Using the records that appear below, write out exactly the lines from the one with "## Shallow vs Deep copy" through the one with "Shallow copy: Creates", keeping both end lines.

---------------

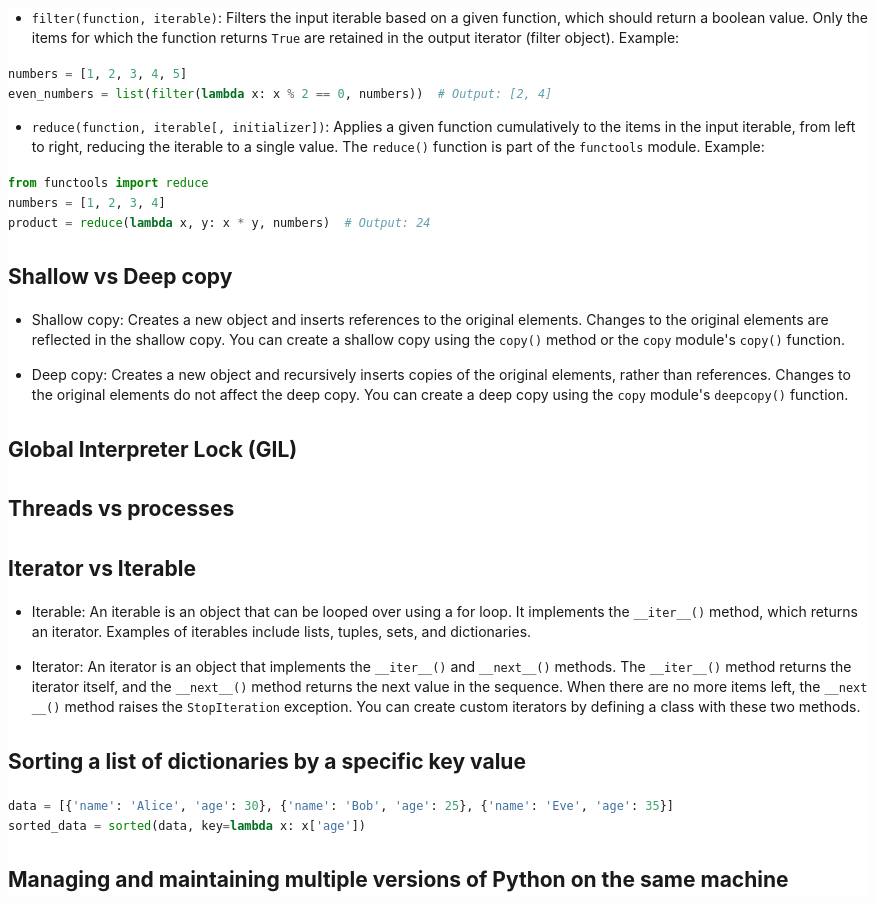 -   `filter(function, iterable)`: Filters the input iterable based on a given function, which should return a boolean value. Only the items for which the function returns `True` are retained in the output iterator (filter object). Example:

```python
numbers = [1, 2, 3, 4, 5]
even_numbers = list(filter(lambda x: x % 2 == 0, numbers))  # Output: [2, 4]
```

    
-   `reduce(function, iterable[, initializer])`: Applies a given function cumulatively to the items in the input iterable, from left to right, reducing the iterable to a single value. The `reduce()` function is part of the `functools` module. Example:

```python
from functools import reduce
numbers = [1, 2, 3, 4]
product = reduce(lambda x, y: x * y, numbers)  # Output: 24
```

## Shallow vs Deep copy

-   Shallow copy: Creates a new object and inserts references to the original elements. Changes to the original elements are reflected in the shallow copy. You can create a shallow copy using the `copy()` method or the `copy` module's `copy()` function.
    
-   Deep copy: Creates a new object and recursively inserts copies of the original elements, rather than references. Changes to the original elements do not affect the deep copy. You can create a deep copy using the `copy` module's `deepcopy()` function.

## Global Interpreter Lock (GIL)

## Threads vs processes

## Iterator vs Iterable

-   Iterable: An iterable is an object that can be looped over using a for loop. It implements the `__iter__()` method, which returns an iterator. Examples of iterables include lists, tuples, sets, and dictionaries.
    
-   Iterator: An iterator is an object that implements the `__iter__()` and `__next__()` methods. The `__iter__()` method returns the iterator itself, and the `__next__()` method returns the next value in the sequence. When there are no more items left, the `__next__()` method raises the `StopIteration` exception. You can create custom iterators by defining a class with these two methods.

## Sorting a list of dictionaries by a specific key value

```python
data = [{'name': 'Alice', 'age': 30}, {'name': 'Bob', 'age': 25}, {'name': 'Eve', 'age': 35}]
sorted_data = sorted(data, key=lambda x: x['age'])
```

## Managing and maintaining multiple versions of Python on the same machine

---------------

WORKED SOLUTION:
## Shallow vs Deep copy

-   Shallow copy: Creates a new object and inserts references to the original elements. Changes to the original elements are reflected in the shallow copy. You can create a shallow copy using the `copy()` method or the `copy` module's `copy()` function.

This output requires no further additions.